#093 - Using non-type template parameters

Most template examples use types as template arguments:

template <typename T>
T clamp(T value, T lower, T upper);

Here, T is a placeholder for a type such as int, double, or std::string.

However, when we create a std::bitset, we specify the number of bits in <> as a literal, not a type. This is the template argument. However, in this context, we are passing in a literal value rather than a fundamental type such as int or double (like how we usually do).

What is occurring is that we are using a non-type template parameter. This is different from template parameters which serve as placeholders for template arguments.

#include <bitset>

int main()
{
    std::bitset<8> bits{ 0b0000'0101 }; // The <8> is a non-type template parameter
}

A non-type template parameter is a template parameter that represents a constant value.

It is treated as a constant value and can therefore be used anywhere a constant expression is required (e.g., specifying the size of a local array).

Non-type template parameters are used primarily when we need to pass constexpr values to functions (or class types) so they can be used in contexts that require a constant expression.

A non-type template parameter supports the following types:

An integral type (e.g. int, bool, char)
An enumeration type
std::nullptr_t
A floating point type (since C++20)
Pointers or lvalue references to objects/functions
auto (C++17).

Defining our own non-type template parameters

A non-type template parameter is declared inside the template parameter list, exactly like a type template parameter.

The difference is that it has a value type, such as int:

#include <iostream>

template <int N> // declare a non-type template parameter of type int named N
void print()
{
    std::cout << N << '\n'; // use value of N here
}

int main()
{
    print<5>(); // 5 is our non-type template argument
}

// terminal 
5

NOTE: Unlike class templates, function templates generally do not allow default template arguments in their declarations

Non-type parameters can be used where constants are required

Because N is known at compile time, it can be used in places that require a constant expression.

For example:

#include <iostream>

template <int Size>
void printBufferSize(){
    int buffer[Size] {};

    std::cout << "Buffer has " << Size << " elements\n";
    std::cout << "Total bytes: " << sizeof(buffer) << '\n';
}

int main(){
    printBufferSize<8>();
}

// Output
Buffer has 8 elements
Total bytes: 32

Assuming int is 4 bytes, the array occupies 32 bytes.
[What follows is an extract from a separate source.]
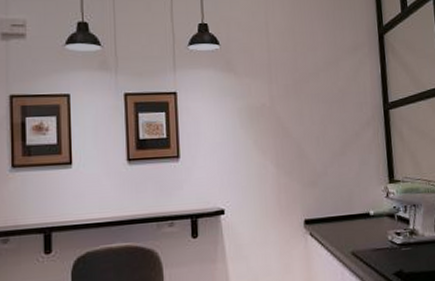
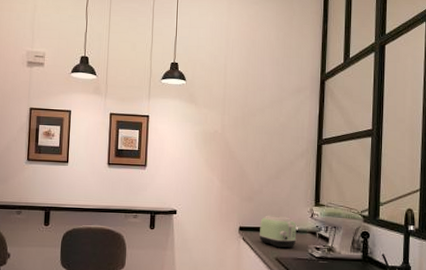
toaster: none [328,199,373,240] -> present [259,215,297,248]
The key point is that this works because Size is known during compilation:

int buffer[Size] {};

Practical example: array references

Non-type template parameters are useful when working with arrays because the size of a built-in array is part of its type.

For example:

const char hello[] { "hi" };

This array has three elements:

'h', 'i', '\0'

The null terminator counts as an element, so "hi" has size 3.

Likewise:

"mom"

has size 4:

'm', 'o' ,'m', '\0'

We can write a function template that captures those sizes automatically:

#include <cstring>
#include <iostream>

template <std::size_t N, std::size_t M>
int compare(const char (&lhs)[N], const char (&rhs)[M]){
    std::cout << "lhs size: " << N << '\n';
    std::cout << "rhs size: " << M << '\n';

    return std::strcmp(lhs, rhs);
}

int main(){
    int result { compare("hi", "mom") };

    std::cout << "Comparison result: " << result << '\n';
}

// Output
lhs size: 3
rhs size: 4
Comparison result: -5

The exact comparison result varieson the character values, but the sizes are the important part.

The call:

compare("hi", "mom");

causes the compiler to instantiate:

compare<3, 4>("hi", "mom");

Why?

Because "hi" is a const char[3], and "mom" is a const char[4]

Instantiating different versions

Each different pair of array sizes creates a different specialization.

#include <cstring>
#include <iostream>

template <std::size_t N, std::size_t M>
int compare(const char (&lhs)[N], const char (&rhs)[M]){
    std::cout << "compare<" << N << ", " << M << ">\n";
    return std::strcmp(lhs, rhs);
}

int main(){
    compare("hi", "mom");      // compare<3, 4>
    compare("cat", "dog");     // compare<4, 4>
    compare("C++", "Python");  // compare<4, 7>
}

// Output
compare<3, 4>
compare<4, 4>
compare<4, 7>

The compiler deduces N and M from the array arguments.

In Conclusion

A non-type template parameter is a compile-time value passed into a template.

It is what makes types such as std::bitset<8> possible, and it is also useful when functions need compile-time values such as array sizes.